# FEAR Net via DirecTV On Demand



## Steve615 (Feb 5, 2006)

For folks that enjoy the horror genre of films,short clips,series,etc.,I wondered if anyone has ever heard of an online channel titled FEAR Net?
I checked the channel out via their website a few minutes ago.

http://www.fearnet.com/

It definitely caters to fans of the horror genre,no doubt about that.  
Anyway,I started looking into the website while I was on it and found out that it is available for DirecTV On Demand.But,DirecTV has not added the channel to their On Demand lineup at this time.
FEAR Net has a section on their site that allows folks to send requests to DirecTV to add the channel to their lineup.More info about this is at the following link.

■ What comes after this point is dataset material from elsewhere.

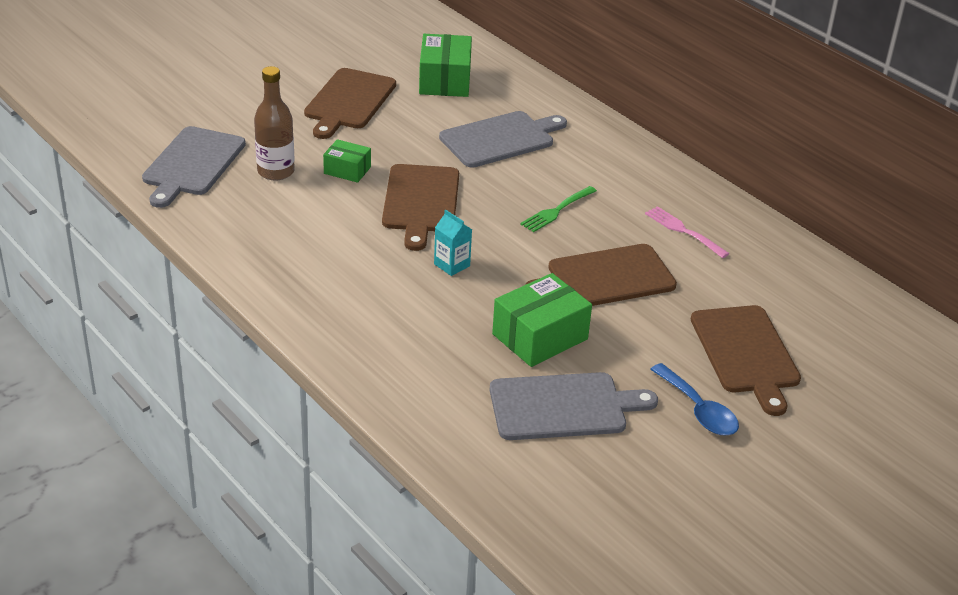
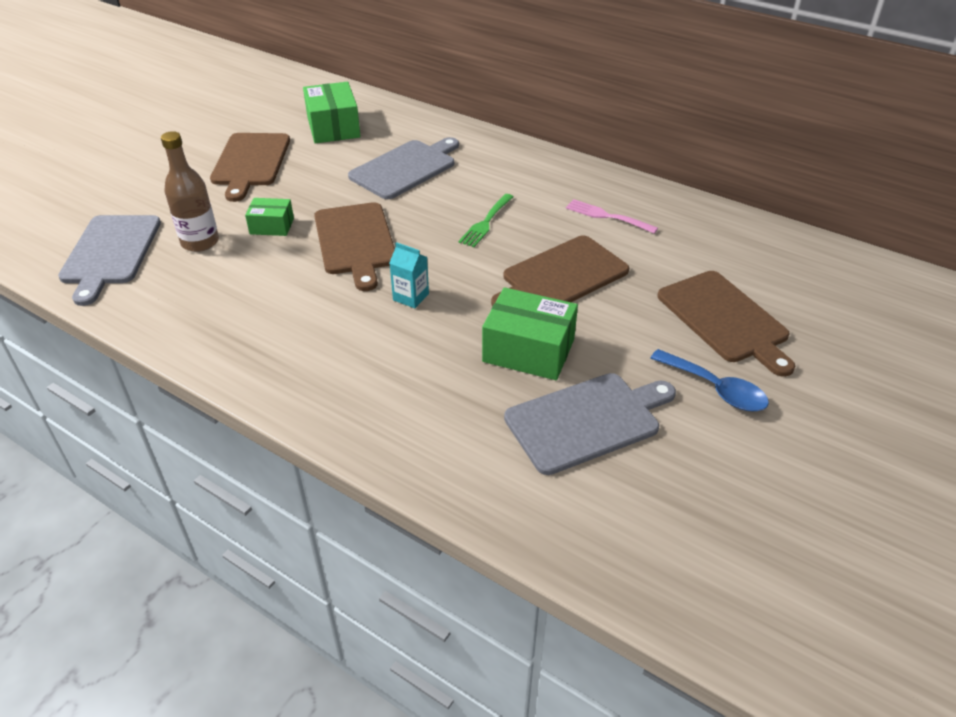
camera: 15 degrees left, 5 degrees up
(540, 336) = (528, 350): green box -> green box turned 75 degrees clockwise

http://www.fearnet.com/on_demand/index.html#channel_finder

Once on that page,look over to the upper right corner of it.
It should say "Call DIRECTV at 1-800-347-3288 to request FEARnet in your area".Underneath that message should be 3 links.Click on the *Get details* link.That same area will display a different message.At the end of that message is a *request it now* link.Click on that link and a request form will appear in the same area.It will ask for your first and last name,email address and comments for DirecTV to add the channel.
Thought I would give horror fans a head up on this channel.


----------



## tacob (Feb 3, 2006)

had the service when I had twc, it had a nice selection of stuff in hd


----------